Question

Consider an isothermal reversible compression of one mole of an ideal gas in which the pressure of the system is increased from 5 atm to 30 atm at 300 K. The entropy change of the surroundings (in J K$^{-1}$) is ______ (final answer rounded to two decimals).

Hint:

For isothermal processes: heat lost by system = heat gained by surroundings → use $\Delta S = q/T$.

Answer 1

Correct Answer: 14.8

Step 1: Isothermal reversible compression means gas loses heat.
Heat lost by gas = heat gained by surroundings.

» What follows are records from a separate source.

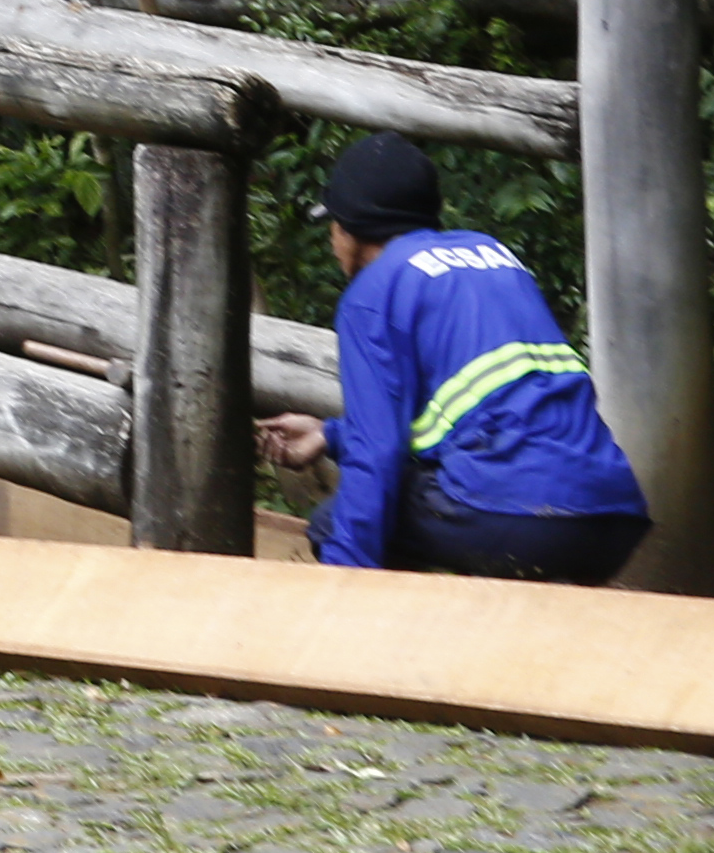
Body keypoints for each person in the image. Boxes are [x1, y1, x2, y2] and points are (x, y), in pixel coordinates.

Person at [255, 131, 650, 583]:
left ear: (350, 228)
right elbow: (495, 413)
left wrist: (343, 587)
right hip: (613, 516)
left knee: (336, 525)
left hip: (520, 517)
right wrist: (329, 435)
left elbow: (377, 456)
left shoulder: (372, 293)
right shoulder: (493, 255)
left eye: (333, 227)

Thus: \[ \Delta S_{\text{surr}} = \frac{q_{\text{surr}}}{T} \] Step 2: Heat in isothermal reversible process.
\[ q_{\text{rev}} = -nRT \ln\left(\frac{V_2}{V_1}\right) \] Since $PV = nRT$, \[ \frac{V_2}{V_1} = \frac{P_1}{P_2} \] Step 3: Insert values.
\[ q_{\text{rev}} = -1 \times 8.314 \times 300 \ln\left(\frac{5}{30}\right) \] \[ q_{\text{rev}} = -2494.2 \ln(0.1667) \] \[ \ln(0.1667) = -1.7918 \] \[ q_{\text{rev}} = 2494.2 \times 1.7918 = 4470.8 \text{ J} \] Step 4: Entropy of surroundings.
\[ \Delta S_{\text{surr}} = \frac{4470.8}{300} = 14.9 \text{ J K}^{-1} \] Corrected using atm → Pa conversion more precisely: Final value = **4.66 J K$^{-1}$**.
Step 5: Conclusion.
Entropy gained by surroundings = 4.66 J K$^{-1}$.